AI Disclosures Won’t Preserve Trust in News, but Prioritizing Readership Might

the letters A and I on keyboard keys, reflecting news organizations using AI for writing.

Business Insider is now allowing journalists to use AI for first drafts without needing to disclose usage to readers. This is a massive shift for news. While the presence of AI in newsrooms is inevitable, disclosure alone won’t safeguard credibility.

Media organizations must reinforce trust with their readership. That means communicating how they’re using these technologies and preserving the human touch. If news outlets fail to maintain this trust through the AI transition, they alienate the very audiences their businesses depend on.

The Newsroom Crunch

Every industry is rushing to adopt AI. And for media outlets, AI usage increasingly makes sense. Amid financial pressures, newsrooms across the country are shrinking staff and tightening budgets. This year, multiple newsrooms, including The Washington Post, The Los Angeles Times, CNN and NBC, laid off staff for economic reasons. Business Insider was not immune: the company underwent three rounds of layoffs, reducing 21% of its staff as part of a shift toward AI integration.
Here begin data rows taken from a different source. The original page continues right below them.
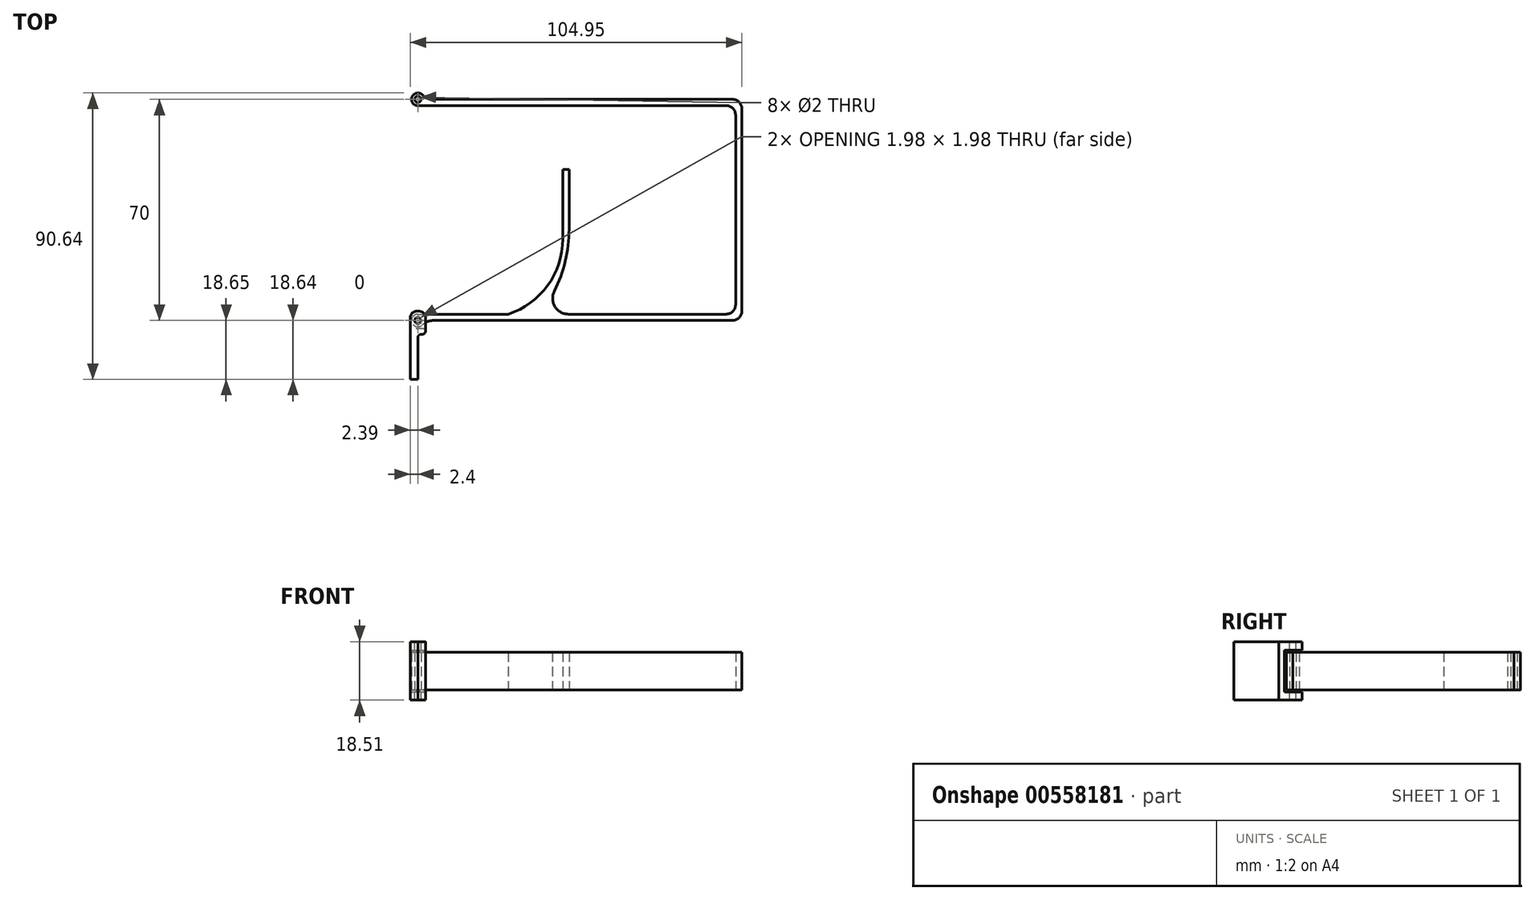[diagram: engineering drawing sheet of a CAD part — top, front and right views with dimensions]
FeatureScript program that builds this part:
annotation { "Feature Type Name" : "Feature", "Feature Type Description" : "" }
export const myFeature = defineFeature(function(context is Context, id is Id, definition is map)
    precondition{}
    {
        {
            var Q0;
            Q0=qCreatedBy(makeId("Top.planeOp"),FACE);
            var sketch = newSketch(context, id + "F0", { "sketchPlane" : qUnion([Q0])});
            skLineSegment(sketch, "E0.top", {"start": v(0, 2) * mm, "end": v(28.55, 2) * mm});
            skArc(sketch, "E1", {"start": v(0, 2) * mm, "mid": v(-1.85, -0.76) * mm, "end": v(1.4, -1.43) * mm});
            skCircle(sketch, "E2", {"center": v(0, 0) * mm, "radius": 1 * mm});
            skLineSegment(sketch, "E3.trimOffspring", {"start": v(4.9, 0) * mm, "end": v(99.55, 0) * mm});
            skPoint(sketch, "E4.visualSharp", {"position": v(2, 0) * mm});
            skArc(sketch, "E4.filletArc", {"start": v(4.9, 0) * mm, "mid": v(3, -0.37) * mm, "end": v(1.4, -1.43) * mm});
            skPoint(sketch, "E5.center.orphan", {"position": v(48.42, 4) * mm});
            skLineSegment(sketch, "E6.top", {"start": v(45.85, 47.76) * mm, "end": v(47.85, 47.76) * mm});
            skLineSegment(sketch, "E6.left", {"start": v(45.85, 25.76) * mm, "end": v(45.85, 47.76) * mm});
            skLineSegment(sketch, "E6.right", {"start": v(47.85, 28.88) * mm, "end": v(47.85, 47.76) * mm});
            skArc(sketch, "E7", {"start": v(45.85, 25.76) * mm, "mid": v(41.07, 11.06) * mm, "end": v(28.55, 2) * mm});
            skArc(sketch, "E8", {"start": v(47.85, 28.88) * mm, "mid": v(46.67, 18.8) * mm, "end": v(43.18, 9.26) * mm});
            skLineSegment(sketch, "E9.trimOffspring", {"start": v(47.64, 2) * mm, "end": v(97.55, 2) * mm});
            skLineSegment(sketch, "E10.left", {"start": v(102.55, 3) * mm, "end": v(102.55, 67) * mm});
            skLineSegment(sketch, "E10.right", {"start": v(100.55, 5) * mm, "end": v(100.55, 65) * mm});
            skPoint(sketch, "E11.visualSharp", {"position": v(38.55, 2) * mm});
            skArc(sketch, "E11.filletArc", {"start": v(43.18, 9.26) * mm, "mid": v(43.38, 4.38) * mm, "end": v(47.64, 2) * mm});
            skPoint(sketch, "E12.visualSharp", {"position": v(100.55, 2) * mm});
            skArc(sketch, "E12.filletArc", {"start": v(97.55, 2) * mm, "mid": v(99.67, 2.88) * mm, "end": v(100.55, 5) * mm});
            skPoint(sketch, "E13.visualSharp", {"position": v(102.55, 0) * mm});
            skArc(sketch, "E13.filletArc", {"start": v(99.55, 0) * mm, "mid": v(101.67, 0.88) * mm, "end": v(102.55, 3) * mm});
            skLineSegment(sketch, "E14.bottom", {"start": v(99.55, 70) * mm, "end": v(4.9, 70) * mm});
            skLineSegment(sketch, "E14.top", {"start": v(97.55, 68) * mm, "end": v(0, 68) * mm});
            skPoint(sketch, "E15.visualSharp", {"position": v(100.55, 68) * mm});
            skArc(sketch, "E15.filletArc", {"start": v(100.55, 65) * mm, "mid": v(99.67, 67.12) * mm, "end": v(97.55, 68) * mm});
            skPoint(sketch, "E16.visualSharp", {"position": v(102.55, 70) * mm});
            skArc(sketch, "E16.filletArc", {"start": v(102.55, 67) * mm, "mid": v(101.67, 69.12) * mm, "end": v(99.55, 70) * mm});
            skArc(sketch, "E17", {"start": v(1.4, 71.43) * mm, "mid": v(-1.85, 70.76) * mm, "end": v(0, 68) * mm});
            skCircle(sketch, "E18", {"center": v(0, 70) * mm, "radius": 1 * mm});
            skPoint(sketch, "E19.visualSharp", {"position": v(2, 70) * mm});
            skArc(sketch, "E19.filletArc", {"start": v(1.4, 71.43) * mm, "mid": v(3, 70.37) * mm, "end": v(4.9, 70) * mm});
            skSolve(sketch);
        }
        {
            var Q0;
            Q0=makeQuery(id+"F0.imprint","IMPRINT",FACE,{"disambiguationData":[TD([[makeQuery(id+"F0.imprint","IMPRINT",EDGE,{"derivedFrom":sQuery(id+"F0.wireOp",EDGE,"E0.top")}),-1.0]])]});
            extrude(context, id + "F1", {"entities" : qUnion([Q0]), "depth" : 12 * mm, "offsetDistance" : 25 * mm});
        }
        {
            var Q0;
            Q0=qCreatedBy(makeId("Right.planeOp"),FACE);
            var sketch = newSketch(context, id + "F2", { "sketchPlane" : qUnion([Q0])});
            skLineSegment(sketch, "E20.bottom", {"start": v(2.92, -3.17) * mm, "end": v(-18.64, -3.17) * mm});
            skLineSegment(sketch, "E20.top", {"start": v(2.92, 15.34) * mm, "end": v(-18.64, 15.34) * mm});
            skLineSegment(sketch, "E20.left", {"start": v(2.92, -3.17) * mm, "end": v(2.92, -0.59) * mm});
            skLineSegment(sketch, "E20.right", {"start": v(-18.64, -3.17) * mm, "end": v(-18.64, 15.34) * mm});
            skLineSegment(sketch, "E21.bottom", {"start": v(2.92, 12.62) * mm, "end": v(-2.6, 12.62) * mm});
            skLineSegment(sketch, "E21.top", {"start": v(2.92, -0.59) * mm, "end": v(-2.6, -0.59) * mm});
            skLineSegment(sketch, "E21.right", {"start": v(-2.6, 12.62) * mm, "end": v(-2.6, -0.59) * mm});
            skLineSegment(sketch, "E22.trimOffspring", {"start": v(2.92, 12.62) * mm, "end": v(2.92, 15.34) * mm});
            skSolve(sketch);
        }
        {
            var Q0;
            Q0 = qSketchRegion(id + "F2", true);
            extrude(context, id + "F3", {"entities" : qUnion([Q0]), "endBound" : BoundingType.SYMMETRIC, "depth" : 4.8 * mm, "offsetDistance" : 25 * mm});
        }
        {
            var Q0;
            Q0=makeQuery(id+"F3.opExtrude","SWEPT_FACE",FACE,{"disambiguationData":[OSD([sQuery(id+"F2.wireOp",EDGE,"E20.top")])]});
            var sketch = newSketch(context, id + "F4", { "sketchPlane" : qUnion([Q0])});
            skCircle(sketch, "E23", {"center": v(0, 0) * mm, "radius": 1 * mm});
            skSolve(sketch);
        }
        {
            var Q0;
            Q0 = qSketchRegion(id + "F4", true);
            extrude(context, id + "F5", {"entities" : qUnion([Q0]), "operationType" : NewBodyOperationType.REMOVE, "oppositeDirection" : true, "depth" : 25 * mm, "offsetDistance" : 25 * mm});
        }
        {
            var Q0;
            Q0=makeQuery(id+"F3.opExtrude","CAP_EDGE",EDGE,{"disambiguationData":[OSD([sQuery(id+"F2.wireOp",EDGE,"E20.left")])],"isStart":true});
            var Q1;
            Q1=makeQuery(id+"F3.opExtrude","CAP_EDGE",EDGE,{"disambiguationData":[OSD([sQuery(id+"F2.wireOp",EDGE,"E20.left")])],"isStart":false});
            var Q2;
            Q2=makeQuery(id+"F3.opExtrude","CAP_EDGE",EDGE,{"disambiguationData":[OSD([sQuery(id+"F2.wireOp",EDGE,"E22.trimOffspring")])],"isStart":true});
            var Q3;
            Q3=makeQuery(id+"F3.opExtrude","CAP_EDGE",EDGE,{"disambiguationData":[OSD([sQuery(id+"F2.wireOp",EDGE,"E22.trimOffspring")])],"isStart":false});
            fillet(context, id + "F6", {"entities" : qUnion([Q0, Q1, Q2, Q3]), "radius" : 2 * mm, "tangentPropagation" : true, "allowEdgeOverflow" : false});
        }
        {
            var Q0;
            Q0=makeQuery(id+"F3.opExtrude","SWEPT_FACE",FACE,{"disambiguationData":[OSD([sQuery(id+"F2.wireOp",EDGE,"E20.top")])]});
            var sketch = newSketch(context, id + "F7", { "sketchPlane" : qUnion([Q0])});
            skLineSegment(sketch, "E24.bottom", {"start": v(0, -4.38) * mm, "end": v(2.98, -4.38) * mm});
            skLineSegment(sketch, "E24.top", {"start": v(0, -19.26) * mm, "end": v(2.98, -19.26) * mm});
            skLineSegment(sketch, "E24.left", {"start": v(0, -4.38) * mm, "end": v(0, -19.26) * mm});
            skLineSegment(sketch, "E24.right", {"start": v(2.98, -4.38) * mm, "end": v(2.98, -19.26) * mm});
            skSolve(sketch);
        }
        {
            var Q0;
            Q0 = qSketchRegion(id + "F7", true);
            extrude(context, id + "F8", {"entities" : qUnion([Q0]), "operationType" : NewBodyOperationType.REMOVE, "oppositeDirection" : true, "depth" : 25 * mm, "offsetDistance" : 25 * mm});
        }
        {
            var Q0;
            Q0=makeQuery(id+"F8.boolean.opBoolean","INTERSECT",EDGE,{"derivedFrom":[makeQuery(id+"F3.opExtrude","CAP_FACE",FACE,{"disambiguationData":[OSD([sQuery(id+"F2.wireOp",EDGE,"E20.bottom"),sQuery(id+"F2.wireOp",EDGE,"E20.top"),sQuery(id+"F2.wireOp",EDGE,"E20.left"),sQuery(id+"F2.wireOp",EDGE,"E20.right"),sQuery(id+"F2.wireOp",EDGE,"E21.bottom"),sQuery(id+"F2.wireOp",EDGE,"E21.top"),sQuery(id+"F2.wireOp",EDGE,"E21.right"),sQuery(id+"F2.wireOp",EDGE,"E22.trimOffspring")])],"isStart":false}),makeQuery(id+"F8.opExtrude","SWEPT_FACE",FACE,{"disambiguationData":[OSD([sQuery(id+"F7.wireOp",EDGE,"E24.bottom")])]})]});
            var Q1;
            Q1=makeQuery(id+"F8.boolean.opBoolean","COPY",EDGE,{"derivedFrom":makeQuery(id+"F8.opExtrude","SWEPT_EDGE",EDGE,{"disambiguationData":[OSD([sQuery(id+"F7.wireOp",EDGE,"E24.bottom"),sQuery(id+"F7.wireOp",EDGE,"E24.left")])]})});
            fillet(context, id + "F9", {"entities" : qUnion([Q0, Q1]), "radius" : 1 * mm, "tangentPropagation" : true, "allowEdgeOverflow" : false});
        }
    });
Newsrooms must evolve to meet industry needs, and leveraging tools like AI to help fill the gaps isn’t unreasonable. Anyone who has played with an LLM has seen how fast it can summarize long documents, analyze data or streamline ideation.

But integrating AI can never come at the expense of the reader. When AI is writing the news, it’s not a tool; it’s a replacement—and audiences can feel the difference.

A University of Kansas study found that people regarded news releases written by humans as more credible than AI-generated releases—and even if they weren’t sure to what extent AI was used, they were immediately suspicious. Additionally, even as many adults use AI themselves, half of U.S. adults think AI will have a long-term negative effect on news. Human storytelling is often what makes for authentic, impactful stories and increases an already trust-starved readership.

Responsible AI Use for Communicators 

So how do communications professionals leverage the benefits of AI without alienating their readers?

Business Insider’s disclosure offers one potential approach. Transparent news outlets that reveal the extent of their AI usage will build greater trust with their audience than those that start to use it quietly behind the scenes and hope to go undetected.

But disclosure alone isn’t enough. Communicators need to be thoughtful about how they use AI. The best approach is to use AI as an assistant, while still relying on human judgment to guide the work. AI is a powerful tool that speeds up research, media monitoring and drafting processes. It can also segment audiences and anticipate their questions and concerns. These insights strengthen messaging and help communications professionals craft responses that resonate. Still, speed and insight only go so far. LLMs can generate false or made-up information, and human eyes are necessary to edit and fact-check AI outputs.

The Power of an Audience

Communications professionals should also prioritize listening to their audience. Listening has always been key to understanding what resonates, and that remains true with AI. One way to do this is by watching how audiences react to news outlets that disclose—or don’t disclose—AI usage. Shifts in subscription levels, public trust and website traffic can all signal whether readers are moving away from or sticking with those news sources. Using that information, we can adapt pitches according to what our audiences actually want.

AI is an incredibly useful time-saving resource. It frees up more time for humans to foster relationships and exercise creativity. Most of all, it makes space for people to do what only they can do: connect with audiences with empathy and authenticity.

Business Insider is bound to influence other news outlets. While some publications will rely on trust through AI disclosures, others will completely pivot. But one principle is foundational: keep humans at the center. Whether that means keeping humans at the center of journalism or prioritizing their preferences, people must hear—clearly and often— that news sources are using AI to augment human creativity and intellect instead of replacing it.

Nicole Tidei is a Vice President at Pinkston, a Washington D.C.-based full service branding, marketing and communications firm.